Excerpted text -
=== Section Start ===

Today’s post will probably pose more questions than it answers.
Don’t Do It for the Money
Has anyone ever said to you, “Don’t do it for the money”, in reference to photography? Or even some other artistic endeavor of yours. Are you guilty of saying it? “I don’t do it for the money.” I am wondering why this saying seems to occur so much within the artistic aspirations of life. Why does the culture of the United States seem to devalue artistic expression? After traveling the world, I truly believe our culture places less focus on the arts over many other world-wide cultures.
My dad always told me to stay away from being an artist when I was younger. I heard my wife say it once to my daughter. Do we as a culture value stock brokers more than someone who captures photos of the current plight of the polar bear? Does a stock broker make trades because he loves the stress associated with building his client’s retirement portfolio or does he in fact do IT for the money? And would the stock broker EVER say he doesn’t do IT for the money?

=== Section End ===

Available data -
=== Section Start ===

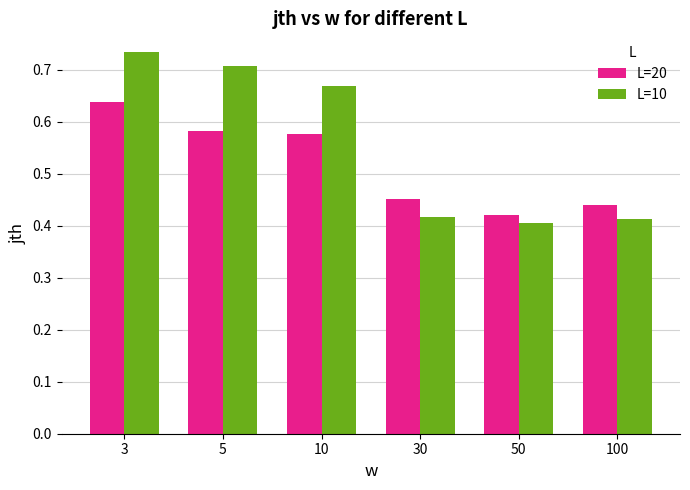

Which category has the lowest value across all series?

50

=== Section End ===

What is expected - Continue the post about artists being told "Don't do it for the money," starting after its last sentence.

Written reply -
Did Steve Jobs do it for the money or did he do it because devices like the iPod and iPhone were his creative outlet? A long time ago when our economy crashed I read an article in Newsweek that sited lack of creativity focused classes in schools for the generation who was responsible for the crash. Essentially, they never learned anything about art in school. They were really intelligent, but their intelligence was completely book learned. When the crash happened they didn’t know how fix the problems because there weren’t any solutions in any books. No one had a creative thought process to move towards rectifying the situation.
“If I may…Um, I’ll tell you the problem with the scientific power that you’re using here, it didn’t require any discipline to attain it. You read what others had done and you took the next step. You didn’t earn the knowledge for yourselves, so you don’t take any responsibility for it. You stood on the shoulders of geniuses to accomplish something as fast as you could, and before you even knew what you had, you patented it, and packaged it, and slapped it on a plastic lunchbox, and now…you’re selling it, you wanna sell it.” ~ Dr. Ian Malcom, Jurassic Park.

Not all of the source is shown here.